The British Council has called for a national admissions policy amid concerns that admissions tutors are favouring high-fee paying foreign applicants over home students. The call comes alongside proposals to give UK students more incentives to study abroad in an effort to maintain the country's position in the lucrative overseas recruitment market.

Piera Gerrard, deputy marketing director for the British Council, said institutions that tinkered with entry criteria for overseas students or packed foreign students of one nationality on a degree course invited problems.

She said: "Institutions are not supposed to set quotas for the admission of any type of student. They need to take a fresh look at their admissions policies - and we need a national policy."

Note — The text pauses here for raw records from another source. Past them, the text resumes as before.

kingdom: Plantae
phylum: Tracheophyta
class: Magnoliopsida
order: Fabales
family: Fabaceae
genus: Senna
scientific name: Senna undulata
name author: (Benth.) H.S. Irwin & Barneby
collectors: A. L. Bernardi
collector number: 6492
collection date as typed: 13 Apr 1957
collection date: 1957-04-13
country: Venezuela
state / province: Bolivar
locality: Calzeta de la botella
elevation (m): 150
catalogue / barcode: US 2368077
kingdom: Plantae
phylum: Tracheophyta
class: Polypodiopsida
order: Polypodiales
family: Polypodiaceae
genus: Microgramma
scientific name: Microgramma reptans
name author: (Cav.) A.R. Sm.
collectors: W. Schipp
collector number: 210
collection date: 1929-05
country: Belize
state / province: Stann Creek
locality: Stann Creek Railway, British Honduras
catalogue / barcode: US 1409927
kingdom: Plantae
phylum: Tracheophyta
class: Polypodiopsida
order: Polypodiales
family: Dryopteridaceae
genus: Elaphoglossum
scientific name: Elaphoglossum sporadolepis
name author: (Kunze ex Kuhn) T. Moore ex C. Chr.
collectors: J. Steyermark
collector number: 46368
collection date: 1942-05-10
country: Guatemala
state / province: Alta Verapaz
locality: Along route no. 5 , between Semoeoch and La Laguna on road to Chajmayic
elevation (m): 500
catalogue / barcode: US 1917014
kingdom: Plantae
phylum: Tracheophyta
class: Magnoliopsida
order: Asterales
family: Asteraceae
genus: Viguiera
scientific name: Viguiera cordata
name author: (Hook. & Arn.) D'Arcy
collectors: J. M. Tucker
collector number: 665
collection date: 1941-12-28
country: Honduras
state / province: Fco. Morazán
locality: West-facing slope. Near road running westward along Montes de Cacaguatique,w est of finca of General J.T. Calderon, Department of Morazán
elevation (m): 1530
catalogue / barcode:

Ms Gerrard spoke at the annual conference of Ukcosa, the universities advisory body for international students, held at Reading University.

A Sunday Times article published last weekend says that a number of university courses favour foreign students by setting them lower A-level standards than home applicants.

Steven Schwartz, vice-chancellor of Brunel University and chairman of the national inquiry into university admissions, told the conference of his fear that countries that supply British institutions with most of their foreign students could soon demand a supply of UK students in return.

Institutions might need to invest in study scholarships abroad, and to provide more foreign-language teaching to meet this demand, he said. "We must turn the one-way traffic into a true alliance."

The discussion came as the Department for Education and Skills and the Home Office began a consultation on plans to set up a register of institutions offering places to overseas candidates to help stamp out bogus providers and students.

At the Centre for Reform this week, Ivor Crewe, president of Universities UK, said universities were not discriminating against UK students, arguing that numbers of UK undergraduates are in effect fixed by the funding councils.

"Universities are not accepting less well qualified overseas students for places that would otherwise be available to UK students," he said. "They are expanding the number of places in the university to admit overseas students, whose fee income is critical to the financial future of the university."